All of the science instruments currently aboard DSCOVR were there as part of the original Triana mission instruments.
“No instruments have been added,” noted Al Vernacchio, DSCOVR Project Manager from NASA Goddard, in an interview at the clean room.
The NOAA instruments were relocated on the magnetometer boom to improve their performance, noted Vernacchio.
The DSCOVR satellite was developed in a partnership between NOAA, NASA, and the U.S. Air Force (USAF) for Earth science and space weather observations and has a complicated and controversial history.
It was originally known as “Triana” (aka Goresat) and was conceived by then-U.S. Vice President Al Gore during the Clinton Administration as a low cost satellite to take near continuous views of the Earth’s entire globe to feed to the internet as a means of motivating students to study math and science.
Triana was initially built in the late 1990s by NASA, but as a much more capable Earth science satellite to provide not only the near continuous views of Earth, but also to provide measurements of Earth’s albedo and to conduct the space weather observations.
But for various reasons, mostly related to partisan political battles in Washington, D.C., between Democrats and Republicans, the completed Triana satellite project was canceled and placed into long-term storage in 2001—after spending all the money to develop it!

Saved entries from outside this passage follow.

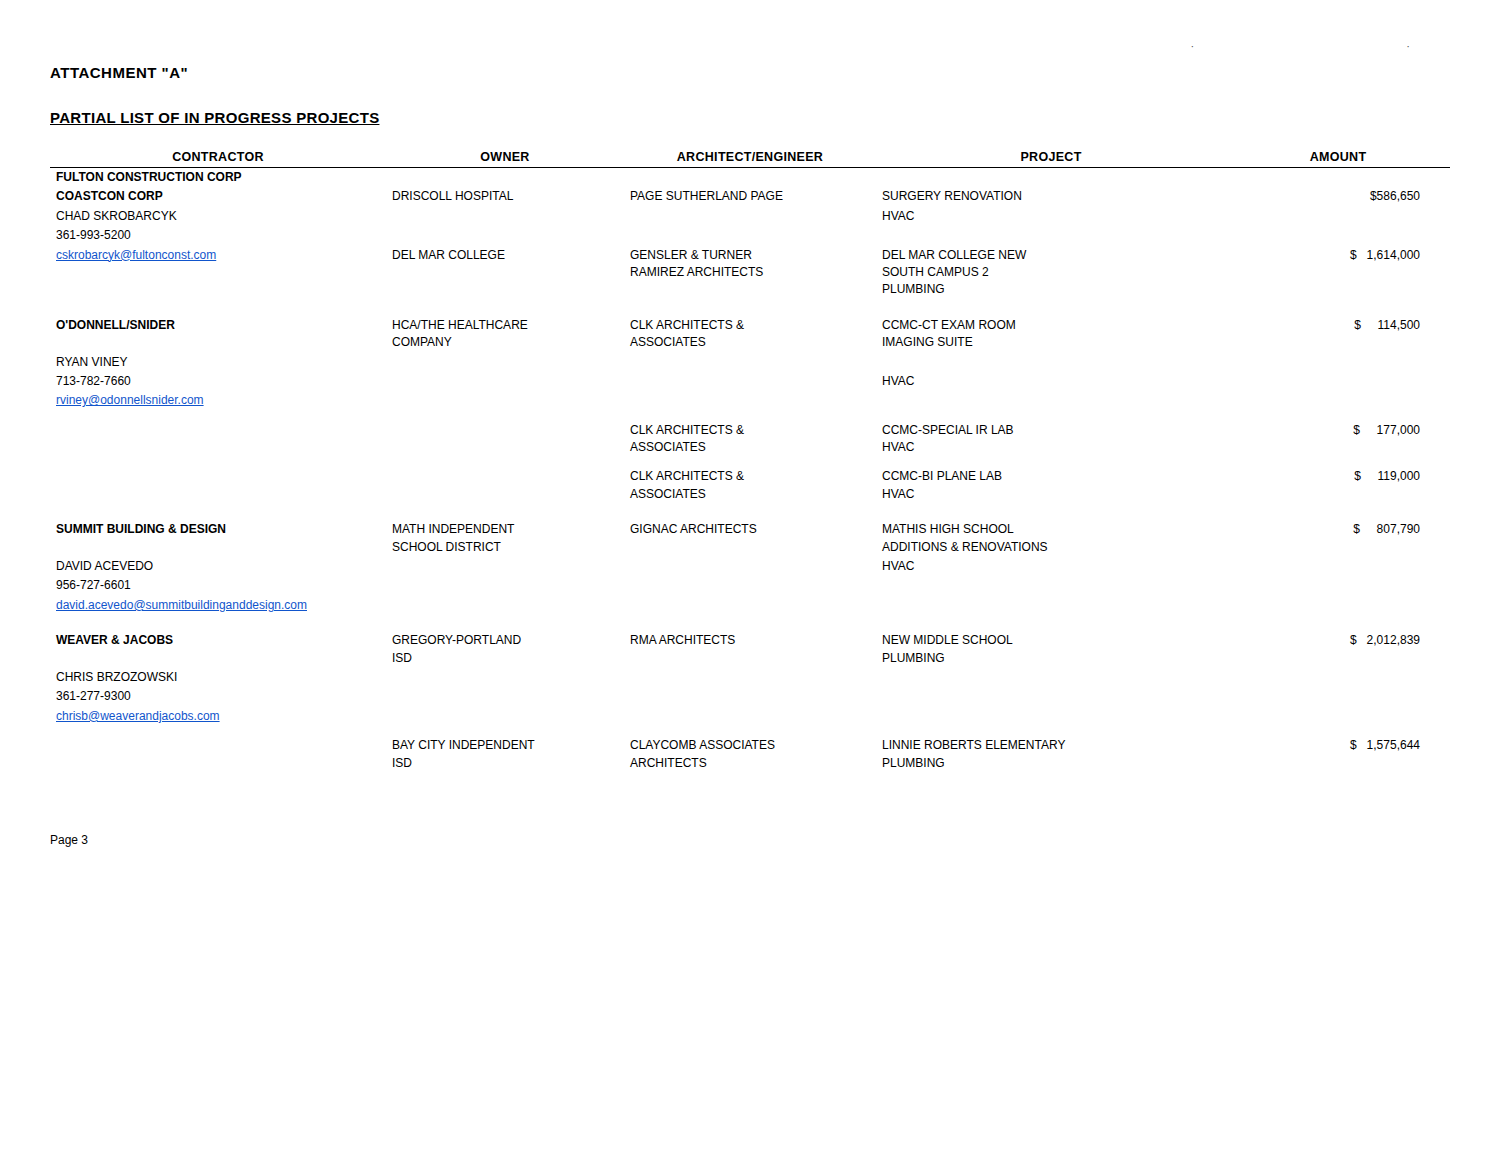· ·
ATTACHMENT "A"
PARTIAL LIST OF IN PROGRESS PROJECTS
| CONTRACTOR | OWNER | ARCHITECT/ENGINEER | PROJECT | AMOUNT |
| --- | --- | --- | --- | --- |
| FULTON CONSTRUCTION CORP | | | | |
| COASTCON CORP | DRISCOLL HOSPITAL | PAGE SUTHERLAND PAGE | SURGERY RENOVATION | $586,650 |
| CHAD SKROBARCYK | | | HVAC | |
| 361-993-5200 | | | | |
| cskrobarcyk@fultonconst.com | DEL MAR COLLEGE | GENSLER & TURNER RAMIREZ ARCHITECTS | DEL MAR COLLEGE NEW SOUTH CAMPUS 2 PLUMBING | $ 1,614,000 |
| O'DONNELL/SNIDER | HCA/THE HEALTHCARE COMPANY | CLK ARCHITECTS & ASSOCIATES | CCMC-CT EXAM ROOM IMAGING SUITE | $ 114,500 |
| RYAN VINEY | | | | |
| 713-782-7660 | | | HVAC | |
| rviney@odonnellsnider.com | | | | |
| | | CLK ARCHITECTS & ASSOCIATES | CCMC-SPECIAL IR LAB HVAC | $ 177,000 |
| | | CLK ARCHITECTS & ASSOCIATES | CCMC-BI PLANE LAB HVAC | $ 119,000 |
| SUMMIT BUILDING & DESIGN | MATH INDEPENDENT SCHOOL DISTRICT | GIGNAC ARCHITECTS | MATHIS HIGH SCHOOL ADDITIONS & RENOVATIONS | $ 807,790 |
| DAVID ACEVEDO | | | HVAC | |
| 956-727-6601 | | | | |
| david.acevedo@summitbuildinganddesign.com | | | | |
| WEAVER & JACOBS | GREGORY-PORTLAND ISD | RMA ARCHITECTS | NEW MIDDLE SCHOOL PLUMBING | $ 2,012,839 |
| CHRIS BRZOZOWSKI | | | | |
| 361-277-9300 | | | | |
| chrisb@weaverandjacobs.com | | | | |
| | BAY CITY INDEPENDENT ISD | CLAYCOMB ASSOCIATES ARCHITECTS | LINNIE ROBERTS ELEMENTARY PLUMBING | $ 1,575,644 |
Page 3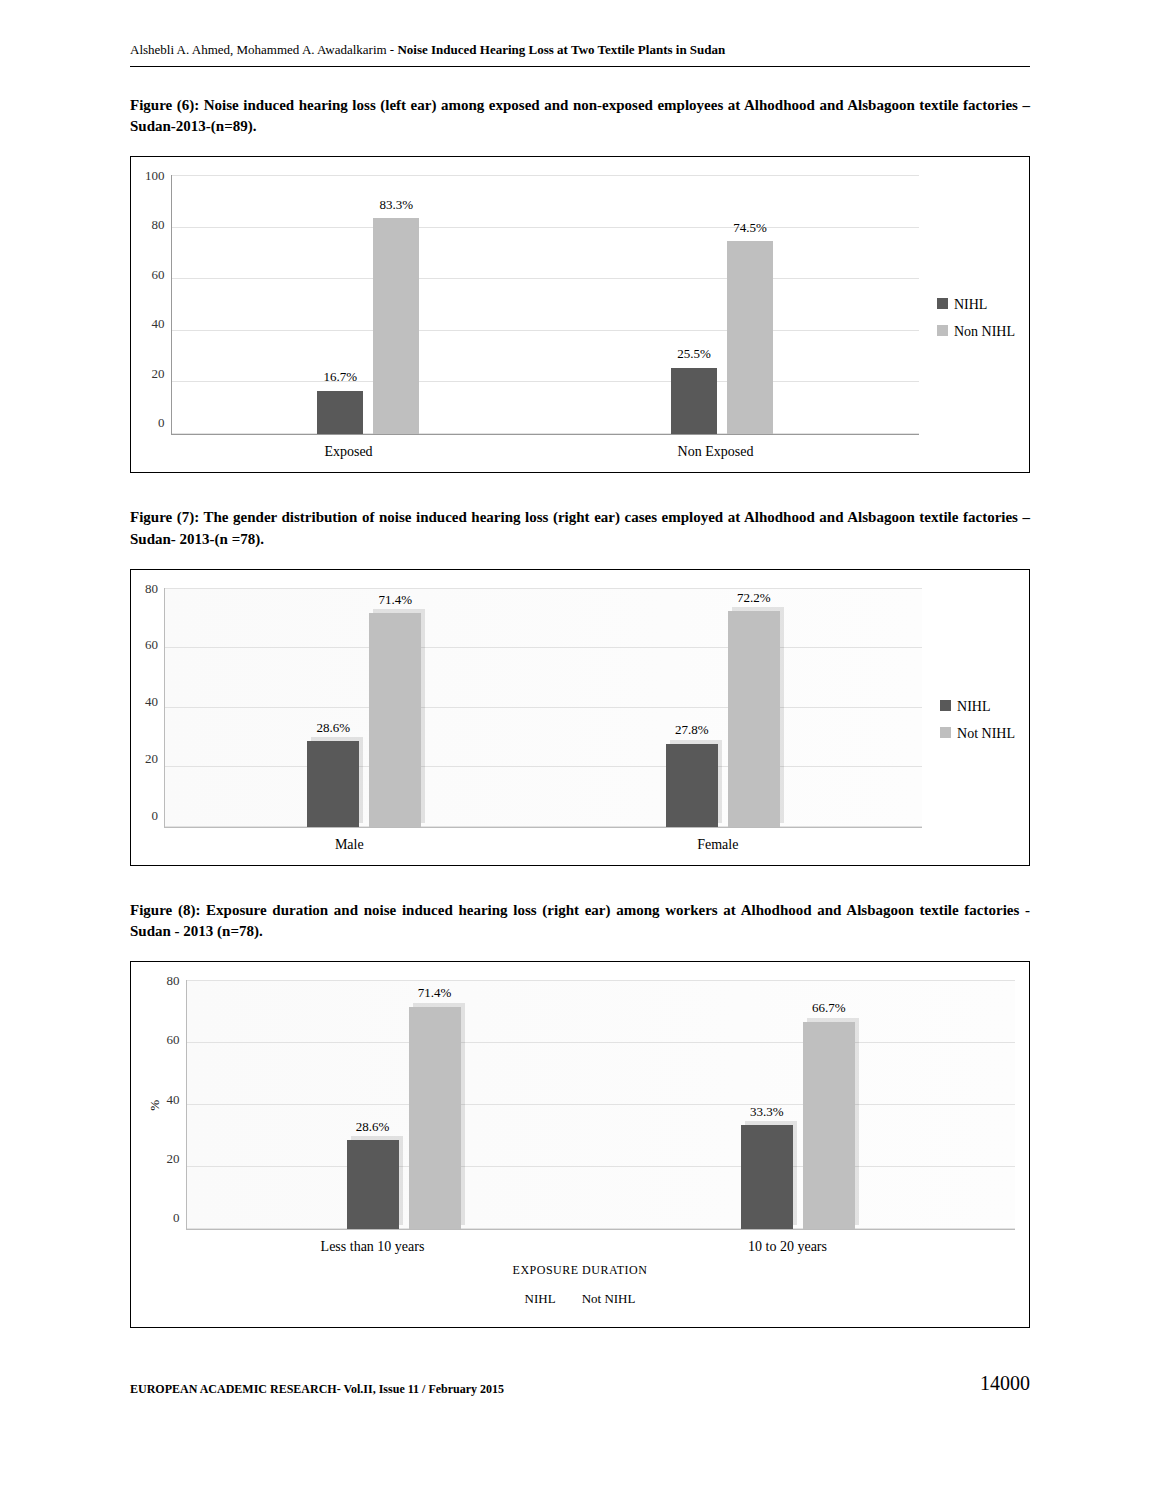Alshebli A. Ahmed, Mohammed A. Awadalkarim - Noise Induced Hearing Loss at Two Textile Plants in Sudan
Figure (6): Noise induced hearing loss (left ear) among exposed and non-exposed employees at Alhodhood and Alsbagoon textile factories – Sudan-2013-(n=89).
100 80 60 40 20 0
16.7%
83.3%
25.5%
74.5%
Exposed
Non Exposed
NIHL
Non NIHL
Figure (7): The gender distribution of noise induced hearing loss (right ear) cases employed at Alhodhood and Alsbagoon textile factories – Sudan- 2013-(n =78).
80 60 40 20 0
28.6%
71.4%
27.8%
72.2%
Male
Female
NIHL
Not NIHL
Figure (8): Exposure duration and noise induced hearing loss (right ear) among workers at Alhodhood and Alsbagoon textile factories - Sudan - 2013 (n=78).
%
80 60 40 20 0
28.6%
71.4%
33.3%
66.7%
Less than 10 years
10 to 20 years
EXPOSURE DURATION
NIHL
Not NIHL
EUROPEAN ACADEMIC RESEARCH- Vol.II, Issue 11 / February 2015
14000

DSCOVER was taken out of storage in 2008 with funding from NOAA and the USAF for evaluation by NASA. NASA retested and recalibrated the instruments, tested the mechanisms, provided new electrical components, and conducted environmental tests of the observatory.
It was resurrected with the new name to avoid past controversy.
At long last, DSCOVER’s valuable science contributions are on the path to begin in the High Frontier in about two months’ time.